Text shown:
___

References to Comus by other bands and artists include Opeth, citing its lyrics in album and song titles and tattoos. Current 93 covered "Diana" as the opening song on their 1997 LP Horsey.

==Artwork==
The cover artwork was drawn in ball point pen by Roger Wootton, lead singer and songwriter of the band. The centerfold artwork was painted by guitarist Glenn Goring.

==Reception and legacy==

Contemporary reception was positive, with NME praising the album's "highly unusual but fascinating sound" and Time Out calling it "unique". However, sales were limited and the band dissolved after the album's release. Early biographies of Comus stated that a postal strike was one of the reasons that the album did poorly; however, none have provided an explanation for how a postal strike would have affected one particular album's sales.

___

Provided records:
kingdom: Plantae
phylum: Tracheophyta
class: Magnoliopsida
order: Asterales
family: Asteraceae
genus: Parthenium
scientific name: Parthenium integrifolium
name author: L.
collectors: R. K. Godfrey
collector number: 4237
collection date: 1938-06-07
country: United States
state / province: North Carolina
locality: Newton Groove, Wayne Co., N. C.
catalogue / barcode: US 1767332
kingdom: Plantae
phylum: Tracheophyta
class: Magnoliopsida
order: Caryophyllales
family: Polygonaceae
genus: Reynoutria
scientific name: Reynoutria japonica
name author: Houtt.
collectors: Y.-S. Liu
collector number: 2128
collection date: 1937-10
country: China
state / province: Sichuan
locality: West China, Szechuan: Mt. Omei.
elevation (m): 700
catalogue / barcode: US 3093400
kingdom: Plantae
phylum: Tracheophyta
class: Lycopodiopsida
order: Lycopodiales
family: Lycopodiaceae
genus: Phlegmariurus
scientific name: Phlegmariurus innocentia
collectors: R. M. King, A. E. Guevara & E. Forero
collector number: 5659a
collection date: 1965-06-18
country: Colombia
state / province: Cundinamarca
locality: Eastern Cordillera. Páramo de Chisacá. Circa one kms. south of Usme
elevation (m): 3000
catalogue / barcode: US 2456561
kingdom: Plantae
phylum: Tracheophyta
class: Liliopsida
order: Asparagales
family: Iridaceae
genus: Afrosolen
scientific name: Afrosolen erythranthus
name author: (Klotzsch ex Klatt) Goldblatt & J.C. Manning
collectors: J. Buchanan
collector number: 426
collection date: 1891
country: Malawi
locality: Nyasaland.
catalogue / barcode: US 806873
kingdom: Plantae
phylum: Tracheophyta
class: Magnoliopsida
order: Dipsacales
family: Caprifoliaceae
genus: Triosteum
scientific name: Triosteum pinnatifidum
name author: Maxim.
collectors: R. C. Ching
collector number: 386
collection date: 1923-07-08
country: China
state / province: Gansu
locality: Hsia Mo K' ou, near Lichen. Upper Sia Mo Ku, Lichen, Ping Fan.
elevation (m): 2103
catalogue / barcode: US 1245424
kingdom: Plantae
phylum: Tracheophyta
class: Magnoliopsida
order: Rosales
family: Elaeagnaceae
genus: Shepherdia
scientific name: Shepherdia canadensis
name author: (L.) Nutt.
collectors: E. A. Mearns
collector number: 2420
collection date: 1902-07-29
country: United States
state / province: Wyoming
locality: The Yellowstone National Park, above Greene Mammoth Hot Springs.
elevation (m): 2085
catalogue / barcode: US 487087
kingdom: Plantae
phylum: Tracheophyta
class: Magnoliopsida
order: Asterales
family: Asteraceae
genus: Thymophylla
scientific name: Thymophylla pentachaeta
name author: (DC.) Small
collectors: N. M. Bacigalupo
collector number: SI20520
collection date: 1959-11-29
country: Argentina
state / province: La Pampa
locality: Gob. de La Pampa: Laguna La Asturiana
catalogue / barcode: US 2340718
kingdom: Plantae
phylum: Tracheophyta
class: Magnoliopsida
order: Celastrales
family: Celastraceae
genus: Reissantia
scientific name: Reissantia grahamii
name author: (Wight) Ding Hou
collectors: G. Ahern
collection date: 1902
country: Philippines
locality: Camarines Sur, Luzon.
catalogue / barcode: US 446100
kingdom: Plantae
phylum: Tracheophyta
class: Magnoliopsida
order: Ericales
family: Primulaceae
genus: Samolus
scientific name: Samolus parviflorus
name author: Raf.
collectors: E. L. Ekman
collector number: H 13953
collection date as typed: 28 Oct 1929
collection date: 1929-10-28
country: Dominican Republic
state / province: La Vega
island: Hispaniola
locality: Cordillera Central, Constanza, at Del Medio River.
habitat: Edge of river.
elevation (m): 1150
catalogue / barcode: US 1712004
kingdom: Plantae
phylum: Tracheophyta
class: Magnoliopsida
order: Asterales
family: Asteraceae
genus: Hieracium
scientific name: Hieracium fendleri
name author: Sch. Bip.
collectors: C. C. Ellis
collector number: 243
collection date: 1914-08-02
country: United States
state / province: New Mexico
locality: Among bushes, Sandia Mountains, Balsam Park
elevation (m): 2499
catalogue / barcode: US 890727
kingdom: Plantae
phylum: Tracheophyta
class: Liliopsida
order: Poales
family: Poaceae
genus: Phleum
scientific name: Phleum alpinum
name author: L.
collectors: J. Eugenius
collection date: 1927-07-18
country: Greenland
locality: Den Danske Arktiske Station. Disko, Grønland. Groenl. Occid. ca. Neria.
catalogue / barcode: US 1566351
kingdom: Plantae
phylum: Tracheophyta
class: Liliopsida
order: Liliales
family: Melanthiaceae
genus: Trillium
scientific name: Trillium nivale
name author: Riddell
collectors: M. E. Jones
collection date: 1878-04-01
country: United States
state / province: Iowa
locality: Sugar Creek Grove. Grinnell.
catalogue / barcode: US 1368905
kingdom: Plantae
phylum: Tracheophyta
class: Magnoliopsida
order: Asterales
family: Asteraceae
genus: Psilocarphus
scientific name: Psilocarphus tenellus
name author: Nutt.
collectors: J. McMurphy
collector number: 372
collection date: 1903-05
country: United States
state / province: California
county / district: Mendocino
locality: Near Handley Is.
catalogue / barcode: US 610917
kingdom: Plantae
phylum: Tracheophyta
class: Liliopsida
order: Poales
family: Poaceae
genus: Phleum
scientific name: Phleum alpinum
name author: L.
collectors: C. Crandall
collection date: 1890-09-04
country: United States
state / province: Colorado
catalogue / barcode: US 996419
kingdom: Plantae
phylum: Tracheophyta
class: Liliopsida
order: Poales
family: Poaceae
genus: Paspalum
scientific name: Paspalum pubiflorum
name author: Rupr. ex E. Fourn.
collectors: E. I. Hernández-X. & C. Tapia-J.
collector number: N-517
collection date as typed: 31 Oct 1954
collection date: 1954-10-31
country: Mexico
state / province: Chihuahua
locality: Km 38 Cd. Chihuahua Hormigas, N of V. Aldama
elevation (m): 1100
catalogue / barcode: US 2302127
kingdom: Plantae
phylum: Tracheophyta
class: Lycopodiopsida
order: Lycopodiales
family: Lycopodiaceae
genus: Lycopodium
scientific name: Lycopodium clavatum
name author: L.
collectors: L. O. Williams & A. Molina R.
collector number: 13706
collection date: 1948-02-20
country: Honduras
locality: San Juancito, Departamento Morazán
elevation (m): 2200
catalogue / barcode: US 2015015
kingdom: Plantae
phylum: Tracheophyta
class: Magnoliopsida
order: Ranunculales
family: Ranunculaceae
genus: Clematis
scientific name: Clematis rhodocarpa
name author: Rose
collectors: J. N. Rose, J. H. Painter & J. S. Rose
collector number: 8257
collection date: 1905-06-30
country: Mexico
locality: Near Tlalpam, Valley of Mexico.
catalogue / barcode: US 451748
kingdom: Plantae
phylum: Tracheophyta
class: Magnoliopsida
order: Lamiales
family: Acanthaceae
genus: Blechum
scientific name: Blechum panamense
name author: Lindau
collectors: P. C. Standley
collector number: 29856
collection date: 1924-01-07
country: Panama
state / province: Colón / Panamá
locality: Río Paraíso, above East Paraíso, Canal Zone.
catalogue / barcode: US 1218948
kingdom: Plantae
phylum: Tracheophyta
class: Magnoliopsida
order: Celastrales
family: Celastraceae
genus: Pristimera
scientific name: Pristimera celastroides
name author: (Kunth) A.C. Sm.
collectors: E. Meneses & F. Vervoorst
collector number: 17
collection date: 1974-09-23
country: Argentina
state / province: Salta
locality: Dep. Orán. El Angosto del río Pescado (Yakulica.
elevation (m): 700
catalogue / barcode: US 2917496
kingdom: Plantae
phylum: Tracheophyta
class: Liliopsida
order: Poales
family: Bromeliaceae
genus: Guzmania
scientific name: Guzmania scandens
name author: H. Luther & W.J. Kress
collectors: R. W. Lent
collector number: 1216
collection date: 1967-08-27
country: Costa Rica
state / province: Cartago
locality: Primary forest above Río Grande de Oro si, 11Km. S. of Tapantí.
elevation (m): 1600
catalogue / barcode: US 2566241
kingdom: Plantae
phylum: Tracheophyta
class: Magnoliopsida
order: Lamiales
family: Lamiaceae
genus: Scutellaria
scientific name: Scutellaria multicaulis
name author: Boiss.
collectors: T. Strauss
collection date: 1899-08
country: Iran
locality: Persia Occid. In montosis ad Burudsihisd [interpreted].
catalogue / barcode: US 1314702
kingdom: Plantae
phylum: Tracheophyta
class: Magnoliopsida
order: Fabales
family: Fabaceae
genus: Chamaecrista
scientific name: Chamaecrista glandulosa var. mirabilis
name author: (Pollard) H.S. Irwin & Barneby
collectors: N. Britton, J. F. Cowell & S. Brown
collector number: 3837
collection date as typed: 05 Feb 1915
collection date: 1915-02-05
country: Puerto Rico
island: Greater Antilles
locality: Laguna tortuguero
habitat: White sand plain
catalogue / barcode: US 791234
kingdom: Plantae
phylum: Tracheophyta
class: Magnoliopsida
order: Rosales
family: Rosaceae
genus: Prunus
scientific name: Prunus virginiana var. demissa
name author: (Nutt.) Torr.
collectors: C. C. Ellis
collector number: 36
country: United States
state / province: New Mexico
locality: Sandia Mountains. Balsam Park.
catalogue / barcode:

___

Reproduce the passage about Comus, starting at the words "References to Comus" and ending after "1997 LP Horsey.", but switch "tattoos" to "sleeve notes". Answer from the passage about Comus alone.

References to Comus by other bands and artists include Opeth, citing its lyrics in album and song titles and sleeve notes. Current 93 covered "Diana" as the opening song on their 1997 LP Horsey.